## Records provided
○ ○ ○

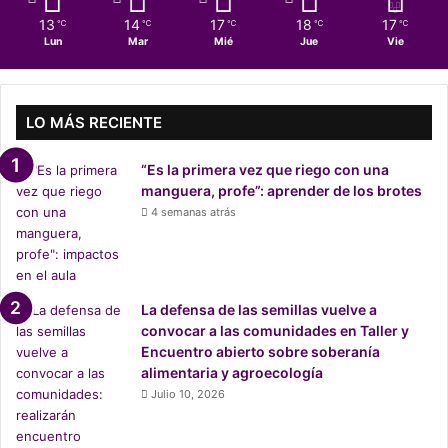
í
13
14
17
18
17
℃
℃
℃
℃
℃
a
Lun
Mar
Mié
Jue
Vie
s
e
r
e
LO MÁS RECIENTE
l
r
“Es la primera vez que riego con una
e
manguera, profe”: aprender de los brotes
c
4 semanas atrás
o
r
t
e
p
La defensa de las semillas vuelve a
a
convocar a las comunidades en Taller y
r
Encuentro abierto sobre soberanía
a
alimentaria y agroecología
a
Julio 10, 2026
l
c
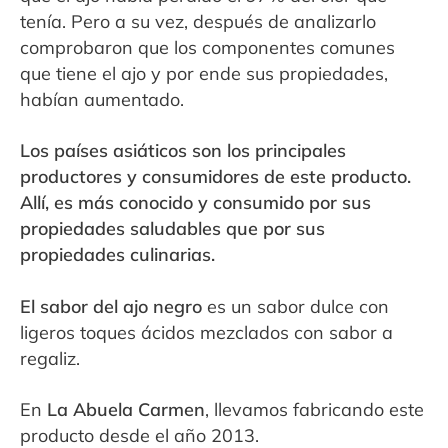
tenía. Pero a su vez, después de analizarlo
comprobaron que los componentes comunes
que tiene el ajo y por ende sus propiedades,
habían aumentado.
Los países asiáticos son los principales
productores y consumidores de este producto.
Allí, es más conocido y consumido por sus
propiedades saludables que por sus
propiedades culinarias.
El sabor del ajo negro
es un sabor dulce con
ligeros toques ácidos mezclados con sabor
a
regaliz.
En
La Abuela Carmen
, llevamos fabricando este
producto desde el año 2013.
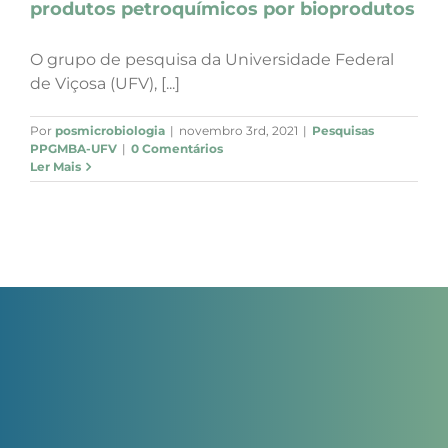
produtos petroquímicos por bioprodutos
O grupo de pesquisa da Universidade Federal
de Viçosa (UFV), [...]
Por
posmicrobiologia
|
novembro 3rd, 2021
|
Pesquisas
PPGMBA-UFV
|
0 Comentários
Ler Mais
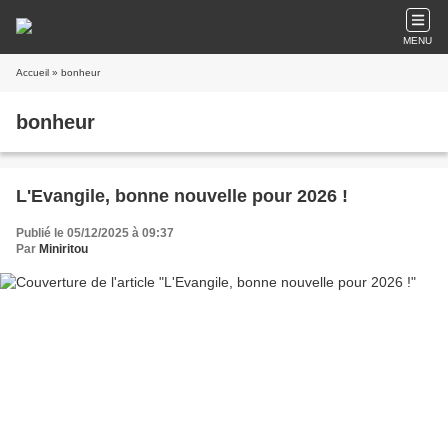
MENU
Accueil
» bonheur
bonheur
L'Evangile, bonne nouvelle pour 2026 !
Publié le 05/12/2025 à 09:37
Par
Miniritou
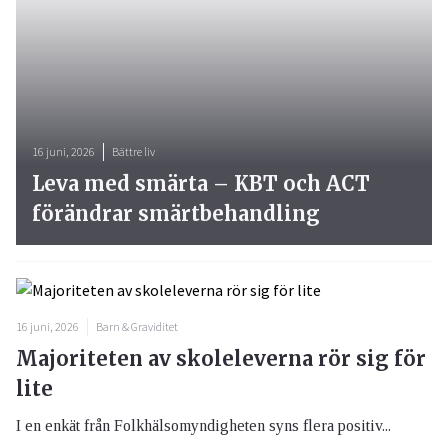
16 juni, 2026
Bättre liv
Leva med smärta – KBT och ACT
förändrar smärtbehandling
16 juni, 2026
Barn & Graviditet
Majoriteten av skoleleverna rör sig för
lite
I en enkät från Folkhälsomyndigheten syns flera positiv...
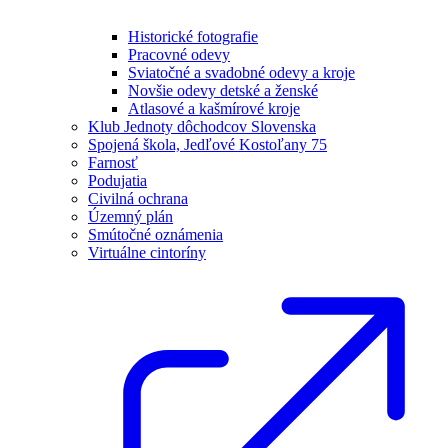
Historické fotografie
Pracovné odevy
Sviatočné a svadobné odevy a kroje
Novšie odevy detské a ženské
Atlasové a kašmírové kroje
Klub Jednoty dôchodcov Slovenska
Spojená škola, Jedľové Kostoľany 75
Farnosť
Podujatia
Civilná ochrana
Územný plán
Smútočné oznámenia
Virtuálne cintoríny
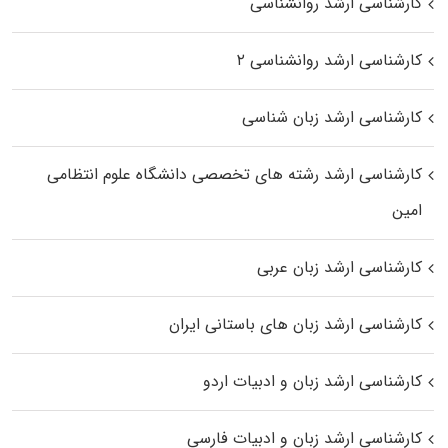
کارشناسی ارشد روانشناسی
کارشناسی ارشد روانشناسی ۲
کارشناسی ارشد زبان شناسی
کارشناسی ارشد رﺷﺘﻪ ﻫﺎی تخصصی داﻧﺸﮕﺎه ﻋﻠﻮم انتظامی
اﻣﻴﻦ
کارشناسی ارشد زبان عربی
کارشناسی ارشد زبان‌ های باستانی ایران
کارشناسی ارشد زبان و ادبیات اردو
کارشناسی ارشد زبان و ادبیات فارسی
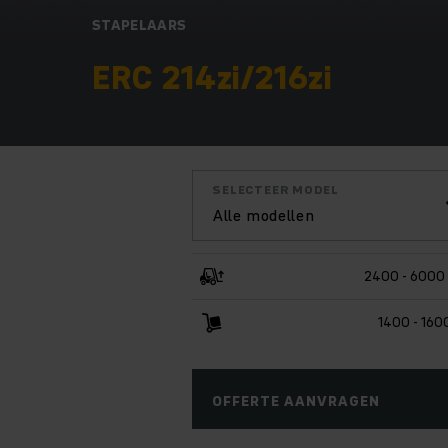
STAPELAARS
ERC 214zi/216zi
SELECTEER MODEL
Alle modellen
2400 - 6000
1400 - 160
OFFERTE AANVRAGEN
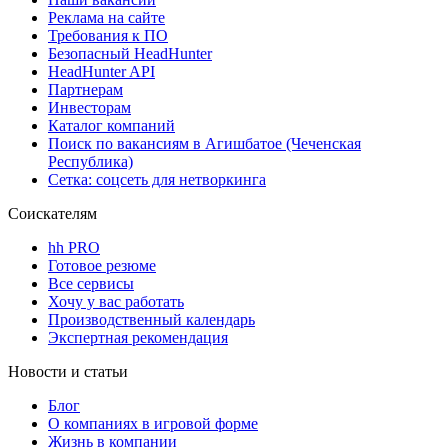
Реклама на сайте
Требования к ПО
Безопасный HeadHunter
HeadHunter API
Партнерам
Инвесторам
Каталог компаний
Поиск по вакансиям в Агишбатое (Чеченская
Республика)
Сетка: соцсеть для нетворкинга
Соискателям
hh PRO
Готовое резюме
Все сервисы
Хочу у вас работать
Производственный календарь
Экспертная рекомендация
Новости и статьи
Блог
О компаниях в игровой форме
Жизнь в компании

○ ○ ○

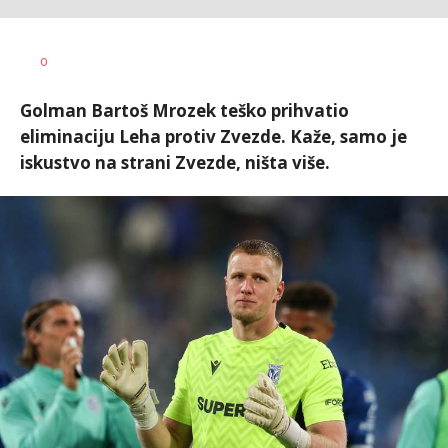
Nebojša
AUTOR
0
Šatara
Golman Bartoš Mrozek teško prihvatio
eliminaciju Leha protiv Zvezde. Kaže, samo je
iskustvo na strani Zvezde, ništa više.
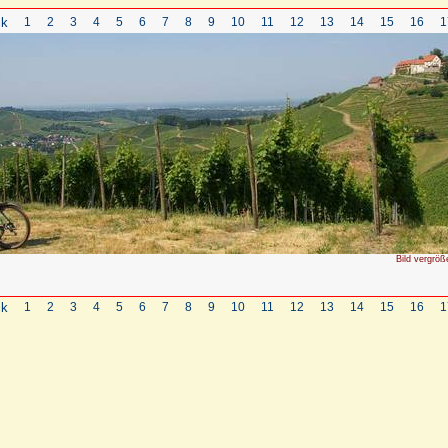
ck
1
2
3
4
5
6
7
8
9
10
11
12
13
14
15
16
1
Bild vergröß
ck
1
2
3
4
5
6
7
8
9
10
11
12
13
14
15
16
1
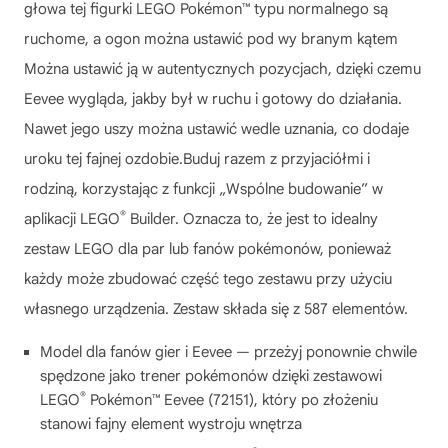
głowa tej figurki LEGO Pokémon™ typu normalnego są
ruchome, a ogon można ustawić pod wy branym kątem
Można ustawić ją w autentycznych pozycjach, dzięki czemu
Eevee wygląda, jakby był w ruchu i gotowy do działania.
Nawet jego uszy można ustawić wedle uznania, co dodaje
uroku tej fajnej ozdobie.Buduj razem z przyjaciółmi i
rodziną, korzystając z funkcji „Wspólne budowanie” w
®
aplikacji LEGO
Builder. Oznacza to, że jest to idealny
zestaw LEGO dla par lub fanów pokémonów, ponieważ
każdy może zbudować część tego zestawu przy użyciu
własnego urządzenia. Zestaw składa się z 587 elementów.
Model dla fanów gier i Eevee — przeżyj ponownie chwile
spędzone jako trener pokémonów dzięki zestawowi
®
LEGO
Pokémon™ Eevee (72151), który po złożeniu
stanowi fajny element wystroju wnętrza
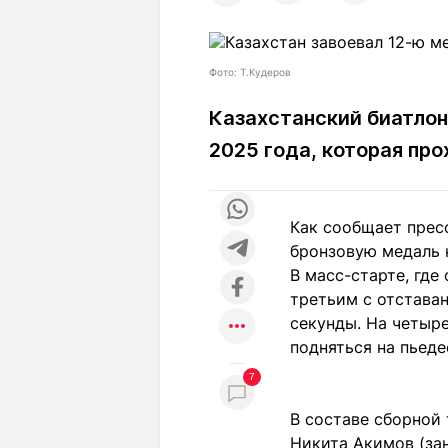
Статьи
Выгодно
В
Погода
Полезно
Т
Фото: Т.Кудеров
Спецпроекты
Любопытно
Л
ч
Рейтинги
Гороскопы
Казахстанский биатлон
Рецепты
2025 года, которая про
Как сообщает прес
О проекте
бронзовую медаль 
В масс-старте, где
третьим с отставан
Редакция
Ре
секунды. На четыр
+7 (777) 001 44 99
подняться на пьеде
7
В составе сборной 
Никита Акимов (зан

○ ○ ○

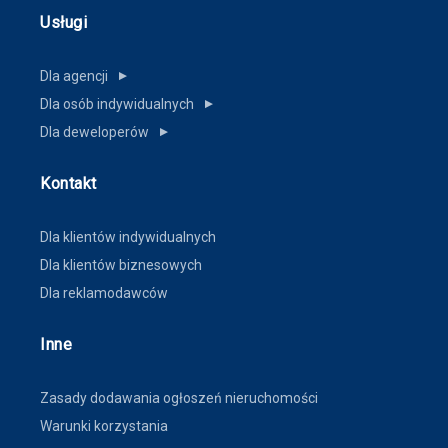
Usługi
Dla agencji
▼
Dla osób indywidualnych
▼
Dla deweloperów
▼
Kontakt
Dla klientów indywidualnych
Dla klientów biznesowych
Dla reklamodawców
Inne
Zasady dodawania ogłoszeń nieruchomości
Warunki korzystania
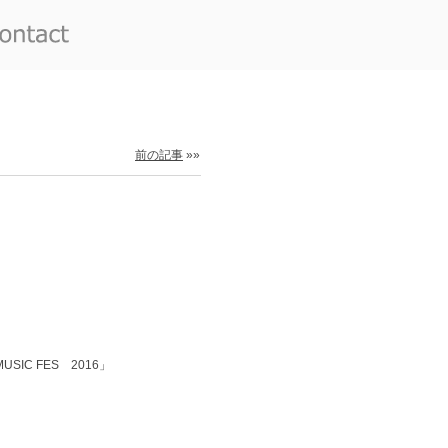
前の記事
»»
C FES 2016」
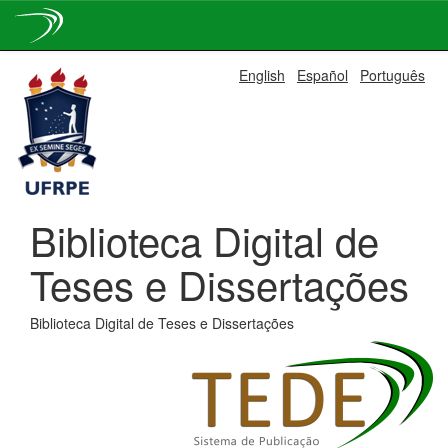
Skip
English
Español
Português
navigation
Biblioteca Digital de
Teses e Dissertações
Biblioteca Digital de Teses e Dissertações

○ ○ ○

## Action item
Copy the lines in the records above unchanged, beginning at the line that contains "Реклама на сайте" and stopping after the line that contains "Жизнь в компании".

## Solution to the exercise
Реклама на сайте
Требования к ПО
Безопасный HeadHunter
HeadHunter API
Партнерам
Инвесторам
Каталог компаний
Поиск по вакансиям в Агишбатое (Чеченская
Республика)
Сетка: соцсеть для нетворкинга
Соискателям
hh PRO
Готовое резюме
Все сервисы
Хочу у вас работать
Производственный календарь
Экспертная рекомендация
Новости и статьи
Блог
О компаниях в игровой форме
Жизнь в компании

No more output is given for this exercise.